::: RECORDS PROVIDED

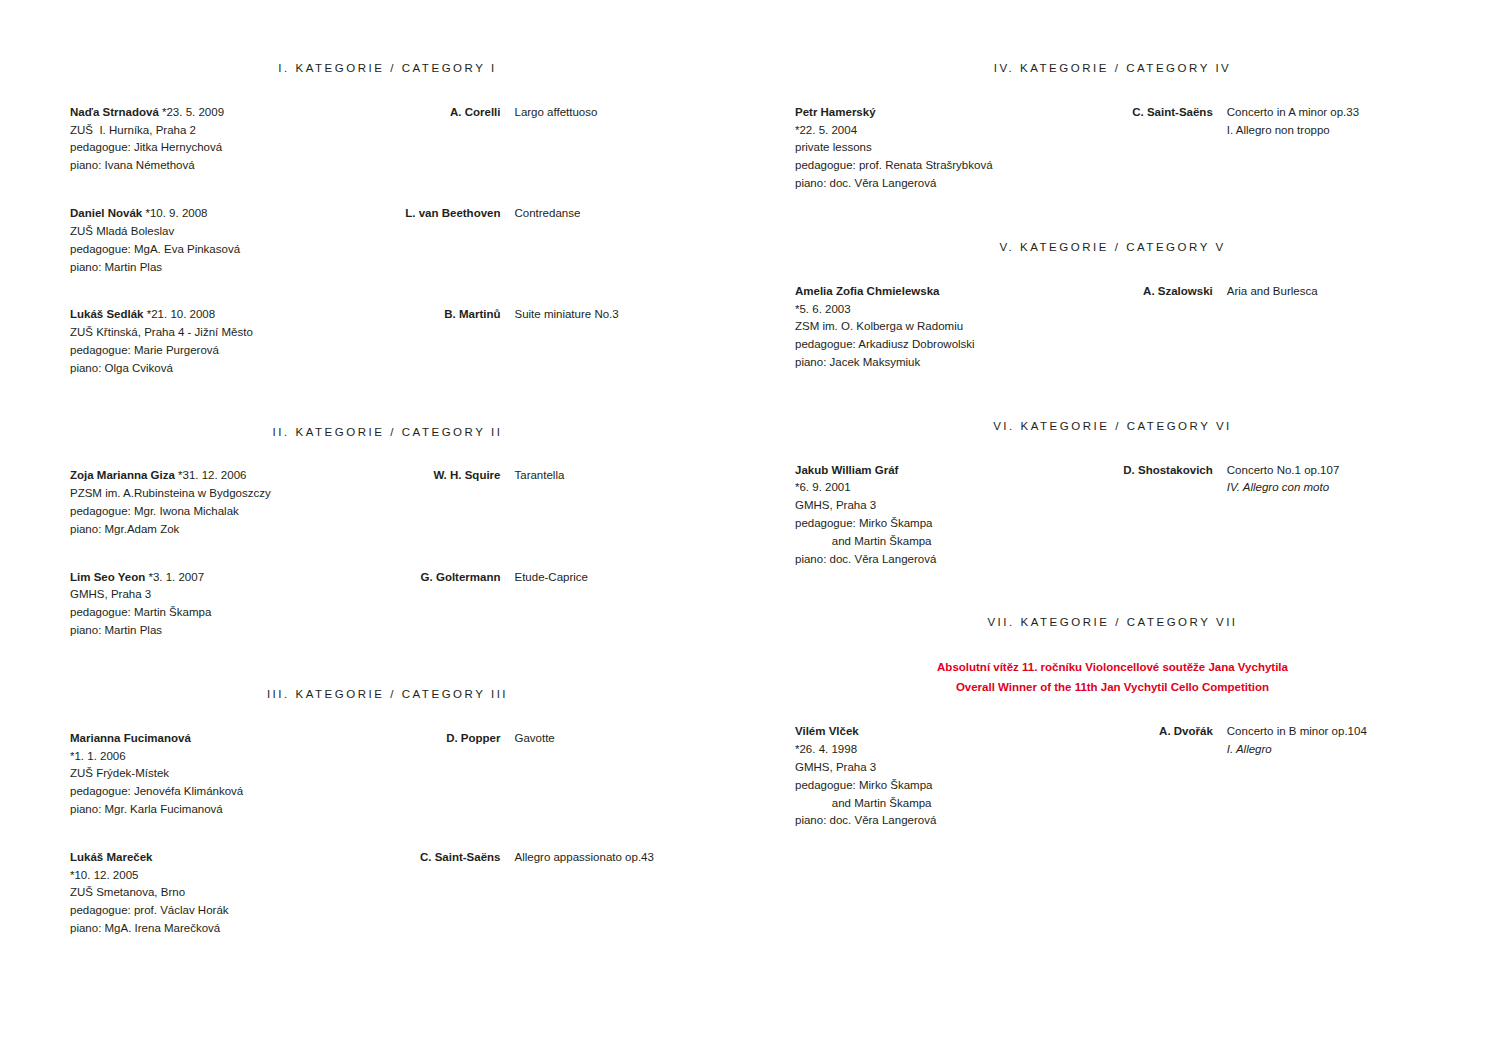I. Kategorie / Category I
Naďa Strnadová *23. 5. 2009
ZUŠ I. Hurníka, Praha 2
pedagogue: Jitka Hernychová
piano: Ivana Némethová
A. Corelli
Largo affettuoso
Daniel Novák *10. 9. 2008
ZUŠ Mladá Boleslav
pedagogue: MgA. Eva Pinkasová
piano: Martin Plas
L. van Beethoven
Contredanse
Lukáš Sedlák *21. 10. 2008
ZUŠ Křtinská, Praha 4 - Jižní Město
pedagogue: Marie Purgerová
piano: Olga Cviková
B. Martinů
Suite miniature No.3
II. Kategorie / Category II
Zoja Marianna Giza *31. 12. 2006
PZSM im. A.Rubinsteina w Bydgoszczy
pedagogue: Mgr. Iwona Michalak
piano: Mgr.Adam Zok
W. H. Squire
Tarantella
Lim Seo Yeon *3. 1. 2007
GMHS, Praha 3
pedagogue: Martin Škampa
piano: Martin Plas
G. Goltermann
Etude-Caprice
III. Kategorie / Category III
Marianna Fucimanová
*1. 1. 2006
ZUŠ Frýdek-Místek
pedagogue: Jenovéfa Klimánková
piano: Mgr. Karla Fucimanová
D. Popper
Gavotte
Lukáš Mareček
*10. 12. 2005
ZUŠ Smetanova, Brno
pedagogue: prof. Václav Horák
piano: MgA. Irena Marečková
C. Saint-Saëns
Allegro appassionato op.43
IV. Kategorie / Category IV
Petr Hamerský
*22. 5. 2004
private lessons
pedagogue: prof. Renata Strašrybková
piano: doc. Věra Langerová
C. Saint-Saëns
Concerto in A minor op.33
I. Allegro non troppo
V. Kategorie / Category V
Amelia Zofia Chmielewska
*5. 6. 2003
ZSM im. O. Kolberga w Radomiu
pedagogue: Arkadiusz Dobrowolski
piano: Jacek Maksymiuk
A. Szalowski
Aria and Burlesca
VI. Kategorie / Category VI
Jakub William Gráf
*6. 9. 2001
GMHS, Praha 3
pedagogue: Mirko Škampa
and Martin Škampa
piano: doc. Věra Langerová
D. Shostakovich
Concerto No.1 op.107
IV. Allegro con moto
VII. Kategorie / Category VII
Absolutní vítěz 11. ročníku Violoncellové soutěže Jana Vychytila Overall Winner of the 11th Jan Vychytil Cello Competition
Vilém Vlček
*26. 4. 1998
GMHS, Praha 3
pedagogue: Mirko Škampa
and Martin Škampa
piano: doc. Věra Langerová
A. Dvořák
Concerto in B minor op.104
I. Allegro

::::::

▶ [REQUIRED WORK] Could you restate word for word the lines above from the one containing "L. van Beethoven" through the one containing "III. Kategorie / Category III", both included, and nothing else?

▶ [REPLY TO THE EXERCISE]
L. van Beethoven
Contredanse
Lukáš Sedlák *21. 10. 2008
ZUŠ Křtinská, Praha 4 - Jižní Město
pedagogue: Marie Purgerová
piano: Olga Cviková
B. Martinů
Suite miniature No.3
II. Kategorie / Category II
Zoja Marianna Giza *31. 12. 2006
PZSM im. A.Rubinsteina w Bydgoszczy
pedagogue: Mgr. Iwona Michalak
piano: Mgr.Adam Zok
W. H. Squire
Tarantella
Lim Seo Yeon *3. 1. 2007
GMHS, Praha 3
pedagogue: Martin Škampa
piano: Martin Plas
G. Goltermann
Etude-Caprice
III. Kategorie / Category III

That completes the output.